Four Past Midnight - Stephen King [159]
Mort sighed inwardly. He supposed he had known that you could only be disingenuous for so long - if things went on long enough, they almost always progressed to a point where you had to either tell the truth or carve an outright lie. And here he was, at that point. But whose business was it? Theirs or his? His. Right. And he meant to see it stayed that way.

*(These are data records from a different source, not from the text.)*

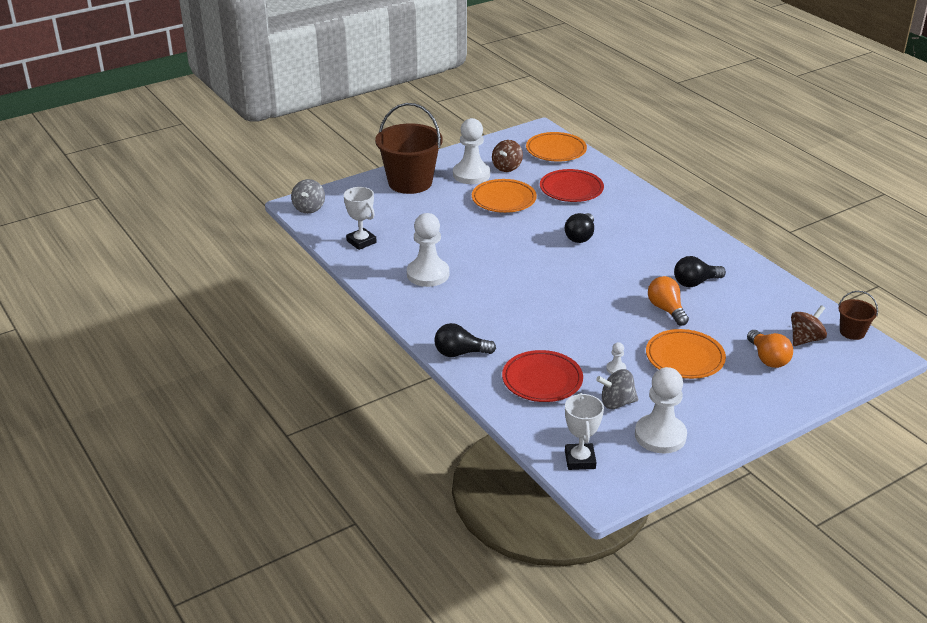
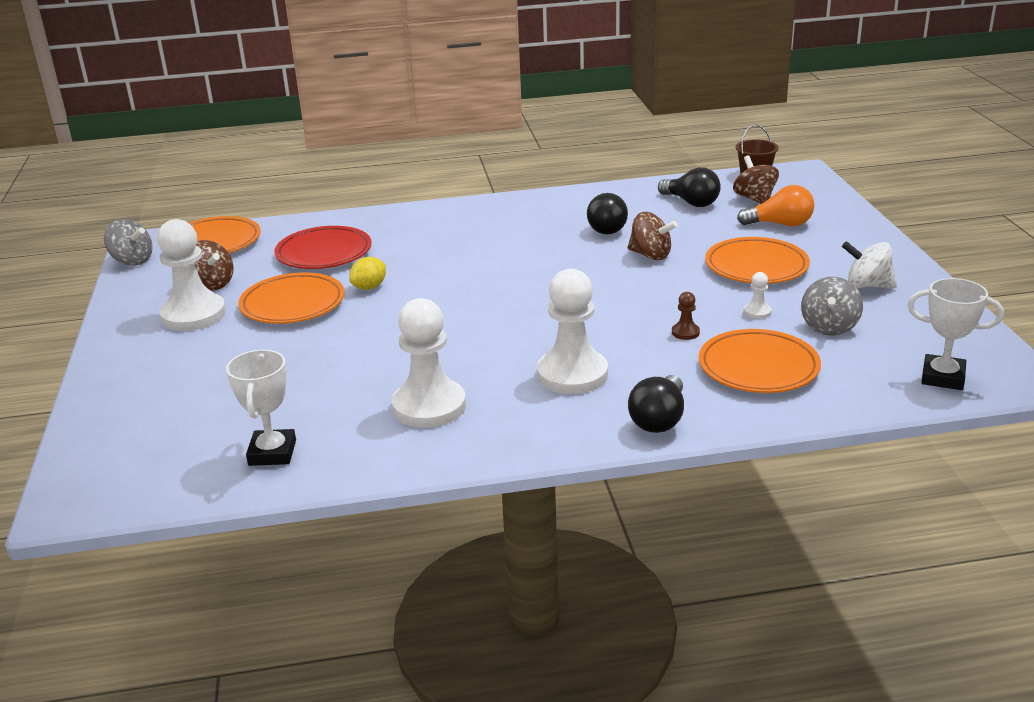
camera: 65 degrees left, 5 degrees down
grey spinning top [291,179,325,214] -> grey spinning top moved to [104,219,152,266]
white trophy [344,187,376,250] -> white trophy turned 75 degrees counterclockwise [226,350,296,466]
brown bucket [375,103,443,194] -> none
red plate [502,350,583,402] -> orange plate [699,329,821,393]
black light bulb [565,213,594,243] -> black light bulb moved to [658,167,721,207]
white pawn [635,367,687,453] -> white pawn moved to [537,269,608,394]
orange light bulb [648,276,689,326] -> brown spinning top [628,212,678,260]
none -> yellow lemon [349,257,386,290]
none -> brown pawn [672,292,700,340]
none -> white spinning top [842,241,897,288]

'Yes,' he told them, 'he saw.'
'What did he do?' Ted asked. Mort looked at him with mild annoyance. Ted glanced away, looking as if he wished he had his pipe to play with. The pipe was in the car. The J. Press shirt had no pocket to carry it in.
'He went away,' Mort said. His irritation with Ted, who had absolutely no business sticking his oar in, made it easier to lie. The fact that he was lying to Ted seemed to make it more all right, too. 'He muttered some bullshit about what an incredible coincidence it all was, then jumped into his car like his hair was on fire and his ass was catching, and took off.'
'Happen to notice the make of the car and the license plate, Mr Rainey?' Bradley asked. He had taken out a pad and a ballpoint pen.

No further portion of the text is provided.